▶ **Task instructions**: Looking at the data below, report how many lines contain "pixels", with no other words.

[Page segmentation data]
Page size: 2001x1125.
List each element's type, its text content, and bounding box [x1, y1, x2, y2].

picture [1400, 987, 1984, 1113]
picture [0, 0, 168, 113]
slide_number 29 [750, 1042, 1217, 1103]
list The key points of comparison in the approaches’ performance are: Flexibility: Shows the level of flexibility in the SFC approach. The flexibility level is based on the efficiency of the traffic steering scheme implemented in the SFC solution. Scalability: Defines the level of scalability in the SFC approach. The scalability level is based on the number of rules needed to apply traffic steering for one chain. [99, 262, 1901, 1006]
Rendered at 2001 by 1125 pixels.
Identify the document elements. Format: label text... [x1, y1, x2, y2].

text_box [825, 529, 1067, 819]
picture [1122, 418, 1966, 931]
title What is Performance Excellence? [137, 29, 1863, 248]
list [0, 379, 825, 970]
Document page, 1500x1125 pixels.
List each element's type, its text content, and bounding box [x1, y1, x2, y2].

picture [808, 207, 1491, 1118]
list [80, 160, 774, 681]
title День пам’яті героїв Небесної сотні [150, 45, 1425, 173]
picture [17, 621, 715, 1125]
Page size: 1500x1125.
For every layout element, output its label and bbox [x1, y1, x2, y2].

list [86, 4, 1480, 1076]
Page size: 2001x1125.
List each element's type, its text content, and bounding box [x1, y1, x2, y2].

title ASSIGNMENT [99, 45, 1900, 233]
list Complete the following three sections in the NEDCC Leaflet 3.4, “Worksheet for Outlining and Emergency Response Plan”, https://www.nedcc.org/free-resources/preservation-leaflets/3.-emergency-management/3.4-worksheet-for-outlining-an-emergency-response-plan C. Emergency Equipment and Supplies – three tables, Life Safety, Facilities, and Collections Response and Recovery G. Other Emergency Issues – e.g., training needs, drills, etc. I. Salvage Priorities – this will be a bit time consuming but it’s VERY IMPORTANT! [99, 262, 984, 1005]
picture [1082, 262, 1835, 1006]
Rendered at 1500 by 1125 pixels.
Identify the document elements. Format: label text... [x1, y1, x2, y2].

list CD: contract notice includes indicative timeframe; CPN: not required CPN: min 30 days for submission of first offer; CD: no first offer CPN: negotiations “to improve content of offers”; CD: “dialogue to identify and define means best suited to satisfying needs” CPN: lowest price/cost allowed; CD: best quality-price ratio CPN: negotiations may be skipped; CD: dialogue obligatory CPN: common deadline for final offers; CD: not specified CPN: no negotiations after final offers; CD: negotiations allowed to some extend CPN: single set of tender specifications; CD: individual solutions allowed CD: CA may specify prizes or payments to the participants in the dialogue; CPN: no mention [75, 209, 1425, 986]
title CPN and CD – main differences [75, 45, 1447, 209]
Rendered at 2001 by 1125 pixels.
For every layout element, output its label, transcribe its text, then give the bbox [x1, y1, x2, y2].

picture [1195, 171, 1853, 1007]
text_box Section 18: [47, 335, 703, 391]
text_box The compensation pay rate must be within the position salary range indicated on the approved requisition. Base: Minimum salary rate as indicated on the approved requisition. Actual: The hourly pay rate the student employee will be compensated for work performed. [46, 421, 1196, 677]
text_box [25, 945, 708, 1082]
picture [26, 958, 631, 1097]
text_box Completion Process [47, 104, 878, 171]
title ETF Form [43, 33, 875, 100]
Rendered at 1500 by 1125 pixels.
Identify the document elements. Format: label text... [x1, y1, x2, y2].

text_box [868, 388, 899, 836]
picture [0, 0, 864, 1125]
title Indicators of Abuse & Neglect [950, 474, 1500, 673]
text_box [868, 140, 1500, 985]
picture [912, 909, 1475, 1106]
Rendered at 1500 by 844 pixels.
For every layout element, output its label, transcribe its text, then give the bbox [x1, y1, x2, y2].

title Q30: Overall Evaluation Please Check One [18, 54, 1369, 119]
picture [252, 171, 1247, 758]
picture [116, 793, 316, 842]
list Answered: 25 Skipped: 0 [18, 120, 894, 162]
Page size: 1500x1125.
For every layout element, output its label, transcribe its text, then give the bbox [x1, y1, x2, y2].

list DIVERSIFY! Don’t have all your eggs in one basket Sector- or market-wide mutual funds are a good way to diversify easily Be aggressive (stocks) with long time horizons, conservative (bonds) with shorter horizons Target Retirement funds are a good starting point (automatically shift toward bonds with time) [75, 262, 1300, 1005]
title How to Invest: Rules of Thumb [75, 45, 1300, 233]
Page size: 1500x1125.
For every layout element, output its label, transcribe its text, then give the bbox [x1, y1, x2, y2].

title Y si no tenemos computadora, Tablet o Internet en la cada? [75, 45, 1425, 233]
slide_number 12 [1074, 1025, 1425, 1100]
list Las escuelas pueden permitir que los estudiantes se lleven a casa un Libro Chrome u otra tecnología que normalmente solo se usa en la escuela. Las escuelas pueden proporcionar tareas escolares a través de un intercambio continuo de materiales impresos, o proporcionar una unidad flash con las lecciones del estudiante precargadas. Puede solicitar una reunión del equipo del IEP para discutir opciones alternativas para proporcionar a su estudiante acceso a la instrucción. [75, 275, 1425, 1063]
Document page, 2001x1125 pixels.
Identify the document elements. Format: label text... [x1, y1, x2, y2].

▶ **Task result**: 7